The Friday Interview: Gary Keogh, COLT Telecom

14 Jul 2006

Gary Keogh, (pictured) managing director of COLT Telecom, answers this week’s round of questions.

What’s your opinion of the telecoms landscape in Ireland today?

One of our biggest frustrations is that we have a product and we can’t launch it in Ireland. There’s a lot of noise about broadband that makes it very difficult for the buyer to decide. We can deliver voice and data requirements to an SME over a single pipe. Gone are the days of having 15 telephone lines and a couple of fax lines. But to do that, I need a different type of broadband: SDSL [symmetrical digital subscriber line, ie broadband with the same upload and download speeds]. That’s where you get business-quality voice on VoIP.

What’s the difference between a voice over IP service like Skype for consumers and a service for businesses using the same technology?

Skype is very much dependent on how much the network is being used. For business, SDSL means you can assign a fixed amount of bandwidth to the problem. With ADSL, if you’re pulling down a big file, you’ve loads of bandwidth but if you’re making a phone call, there’s no quality of service.

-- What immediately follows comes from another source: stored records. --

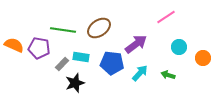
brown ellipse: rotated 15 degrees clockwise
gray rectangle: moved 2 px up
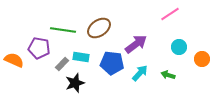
pink line: moved 4 px right, 3 px up
orange semicircle: moved 15 px down
orange circle: moved 1 px left, 1 px down
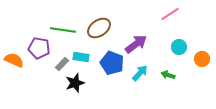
blue pentagon: rotated 15 degrees clockwise
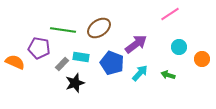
orange semicircle: moved 1 px right, 2 px down
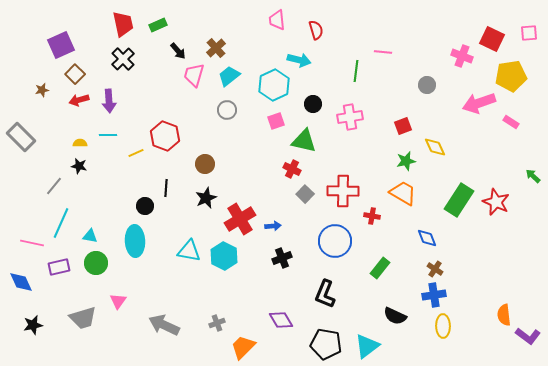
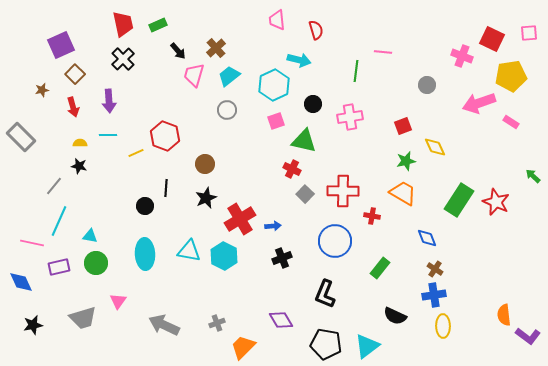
red arrow at (79, 100): moved 6 px left, 7 px down; rotated 90 degrees counterclockwise
cyan line at (61, 223): moved 2 px left, 2 px up
cyan ellipse at (135, 241): moved 10 px right, 13 px down
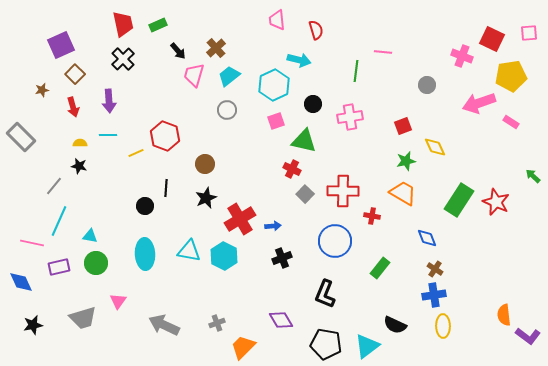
black semicircle at (395, 316): moved 9 px down
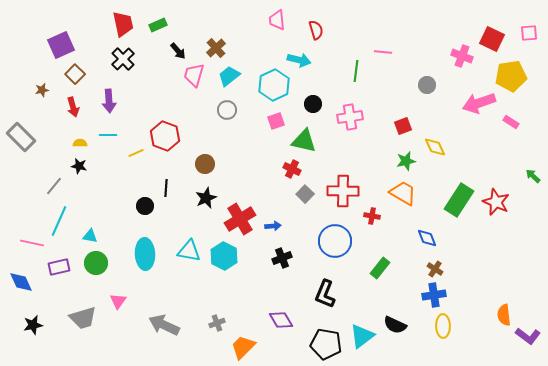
cyan triangle at (367, 346): moved 5 px left, 10 px up
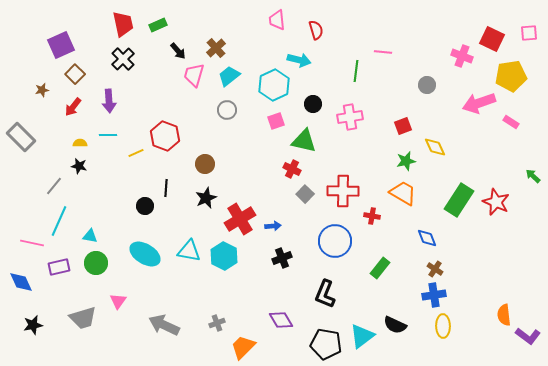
red arrow at (73, 107): rotated 54 degrees clockwise
cyan ellipse at (145, 254): rotated 56 degrees counterclockwise
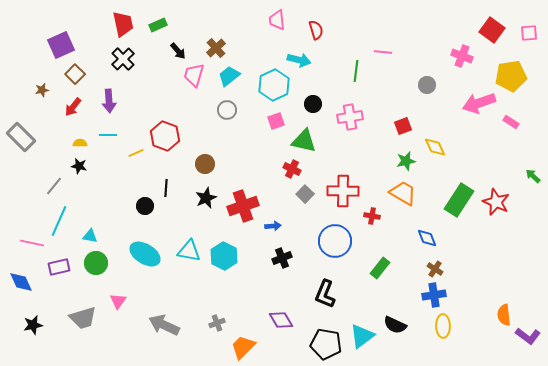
red square at (492, 39): moved 9 px up; rotated 10 degrees clockwise
red cross at (240, 219): moved 3 px right, 13 px up; rotated 12 degrees clockwise
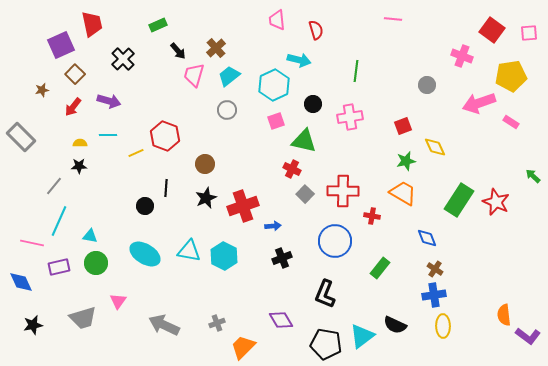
red trapezoid at (123, 24): moved 31 px left
pink line at (383, 52): moved 10 px right, 33 px up
purple arrow at (109, 101): rotated 70 degrees counterclockwise
black star at (79, 166): rotated 14 degrees counterclockwise
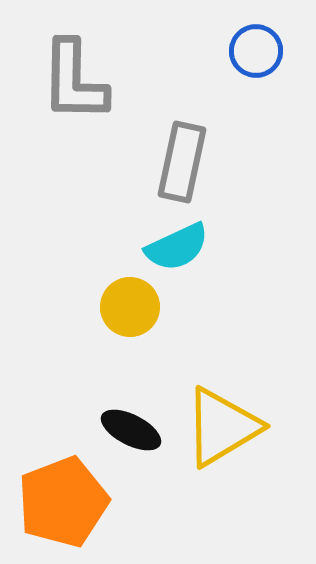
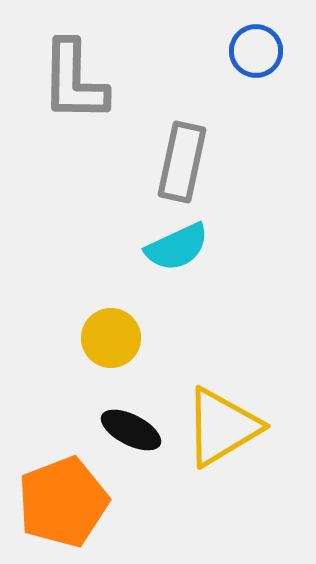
yellow circle: moved 19 px left, 31 px down
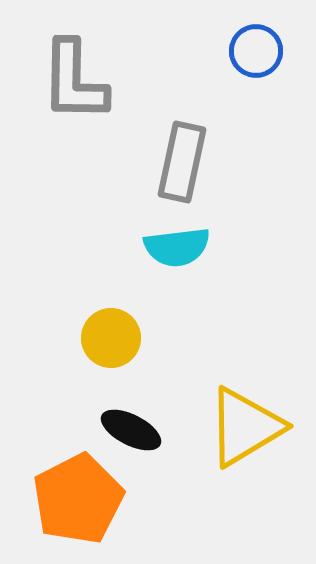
cyan semicircle: rotated 18 degrees clockwise
yellow triangle: moved 23 px right
orange pentagon: moved 15 px right, 3 px up; rotated 6 degrees counterclockwise
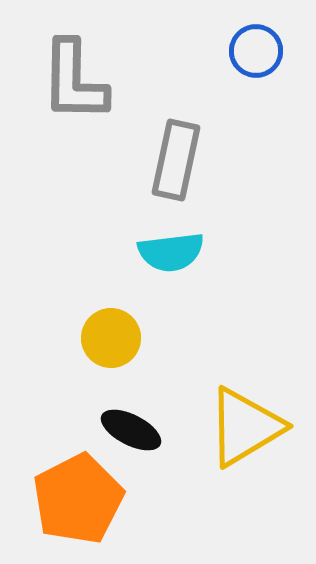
gray rectangle: moved 6 px left, 2 px up
cyan semicircle: moved 6 px left, 5 px down
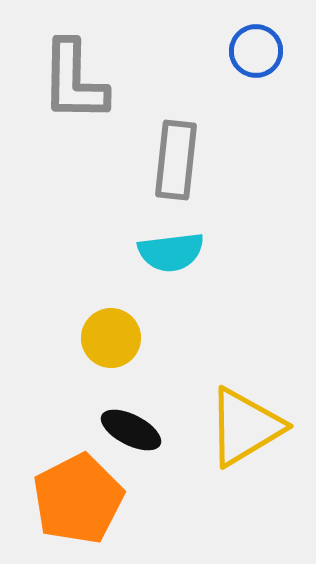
gray rectangle: rotated 6 degrees counterclockwise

With SDSL you have symmetry and you can apportion capacity on the lines.

Why is SDSL not widely available yet?
Because the main telcos went after the main market in Ireland, which is residential. SMEs have taken up ADSL because it replaces dial-up. What we are doing in Q4 this year is to introduce this [SDSL] product in Dublin 2 and Dublin 4 in unbundled exchanges. We’re going to offer a one-stop shop to SMEs.

Can you give an example of the kinds of services that are now available?

Now it’s possible to redirect phone services to your mobile on a data link; it’s the next stage of unified messaging. It’s not a traditional call on a mobile; it’s the desk phone [software] sitting on the mobile. You can also update your calendar as well as sending and receiving emails. There is a very good mobile infrastructure in place, so that’s on the positive side. You now need a good broadband infrastructure at the next level — the symmetrical stage.

Is there a cost-saving element to this for customers?

How many telephone lines go into a building — and the line rental that goes with that? It all stacks up: these are costs the business is not aware of; yet you could have one provider giving you a single [voice and data] line. I think that’s a very powerful proposition.

What does the future hold for these new kinds of combined IT and telecoms services?

The whole IP world is just becoming a utility. At the base level it might be €39.99 a month but then you’ll have value-added services on top of that. If you’re just using it for the internet, then it’ll be at a base level. The IP line will be ubiquitous; you’ll pay for it like you do for electricity.

In that scenario, where does that leave telcos service providers if the technology moves to this kind of level?

Then, companies are going to compete on services and products. With our package, you can get an IP telephone for a total of €50 per month per user in the current price range. You get your phone on your desk, fully managed and maintained, unlimited local, national and pan-European. That excludes calls to mobiles. The proposition’s coming together, but you’ve got to have the infrastructure.